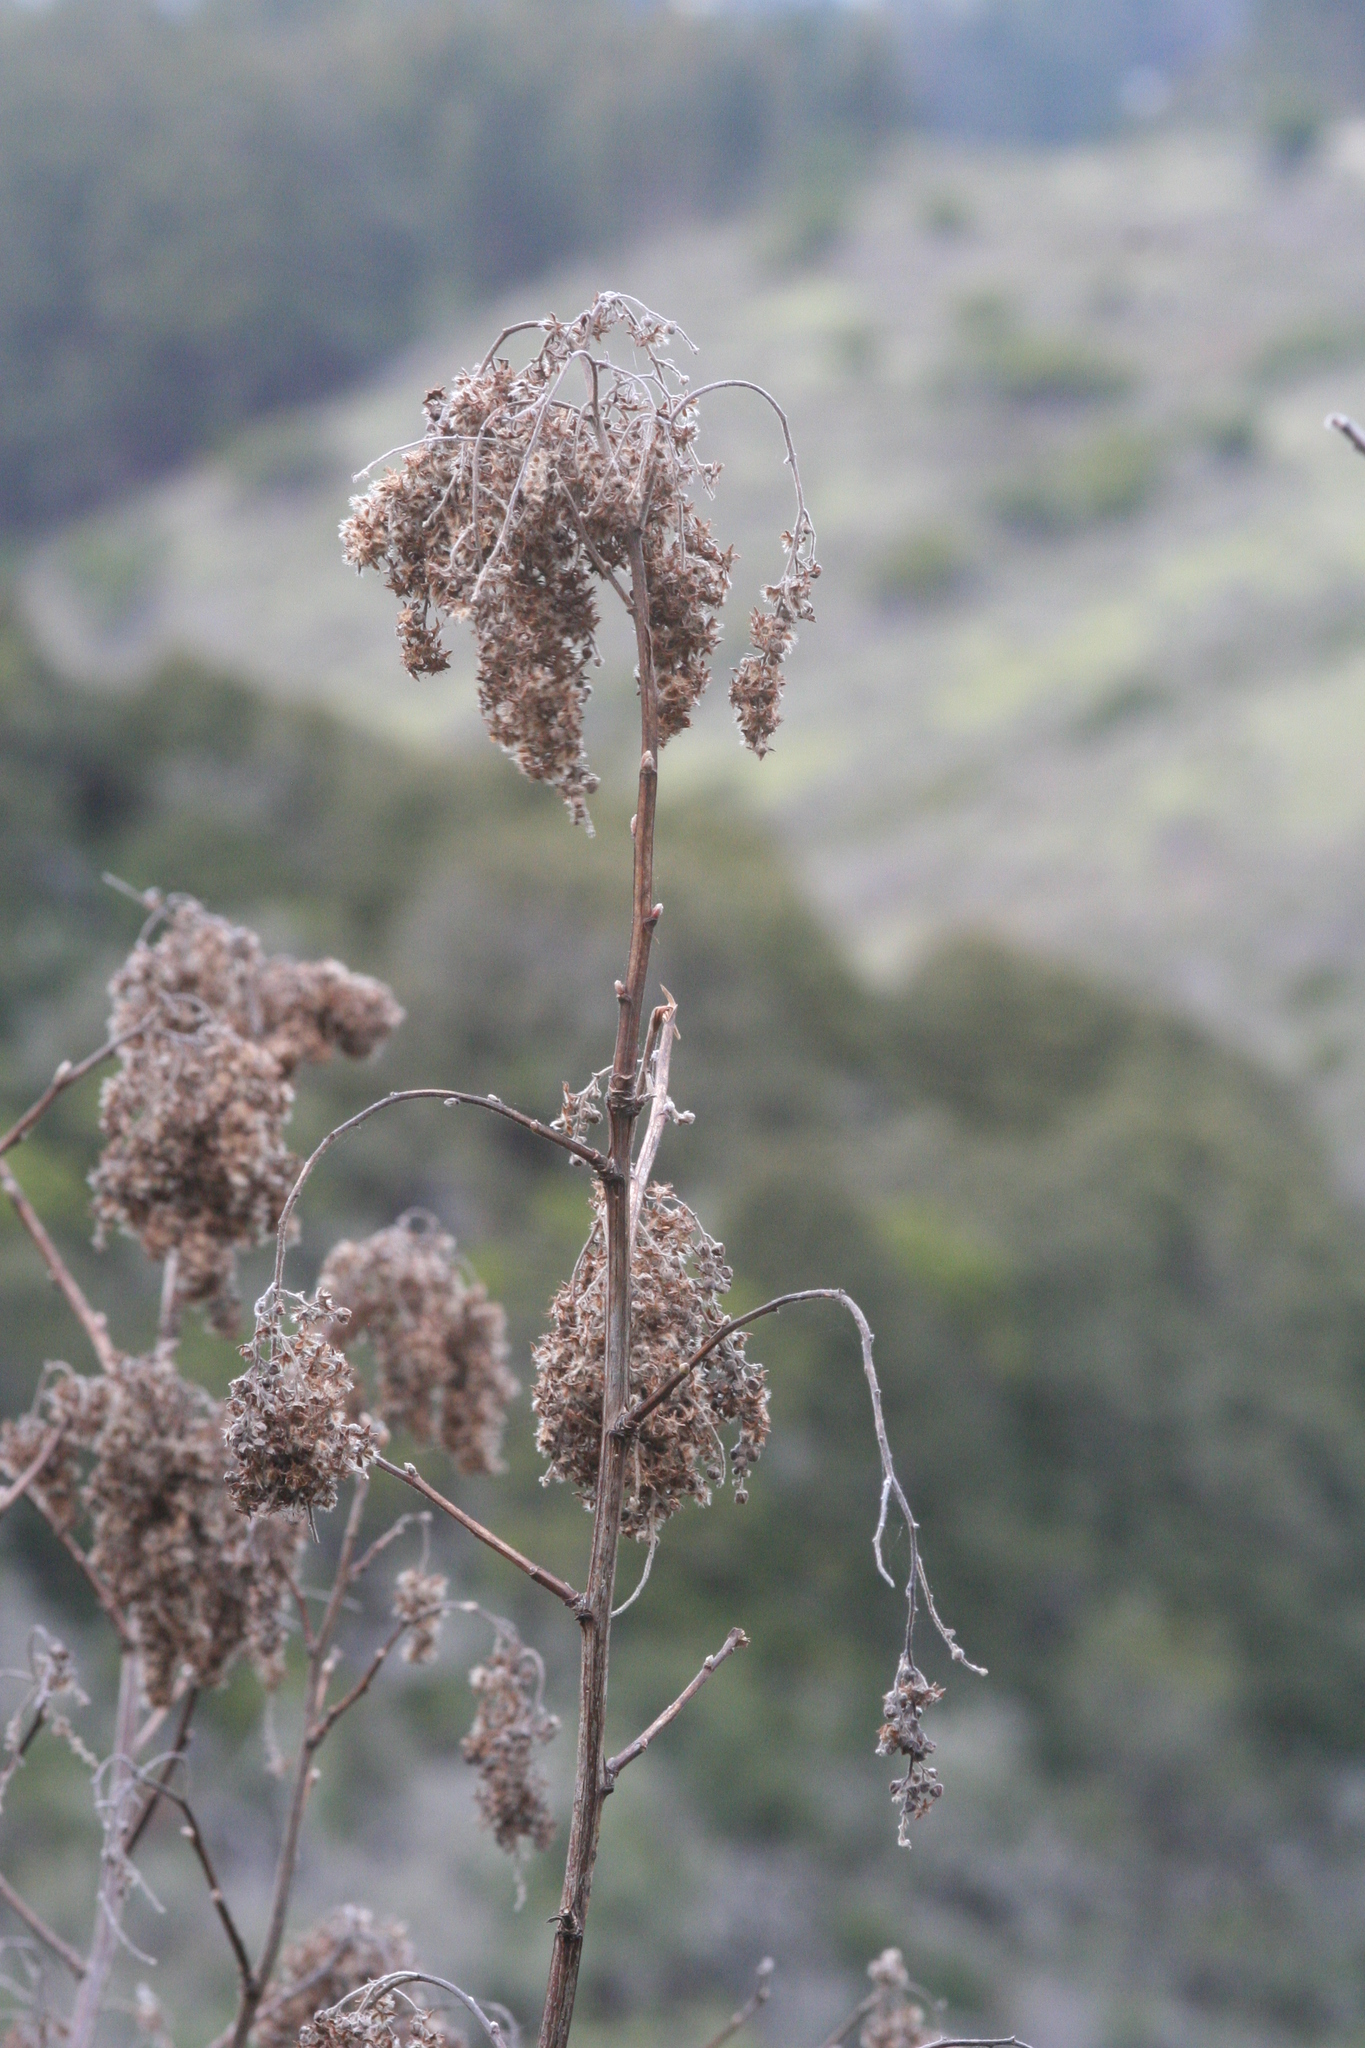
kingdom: Plantae
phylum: Tracheophyta
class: Magnoliopsida
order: Rosales
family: Rosaceae
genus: Holodiscus
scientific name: Holodiscus discolor
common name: Oceanspray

• What you should do: Arrange all of the data above as a two-column CSV with the headers "query" and "reply". Give one row for each entry, placing its text under "query" and its answer under "reply", each in a single quoted field with any line breaks replaced by spaces, and omit the pictures from the answer.

• Reply to the task:
query,reply
"kingdom:","Plantae"
"phylum:","Tracheophyta"
"class:","Magnoliopsida"
"order:","Rosales"
"family:","Rosaceae"
"genus:","Holodiscus"
"scientific name:","Holodiscus discolor"
"common name:","Oceanspray"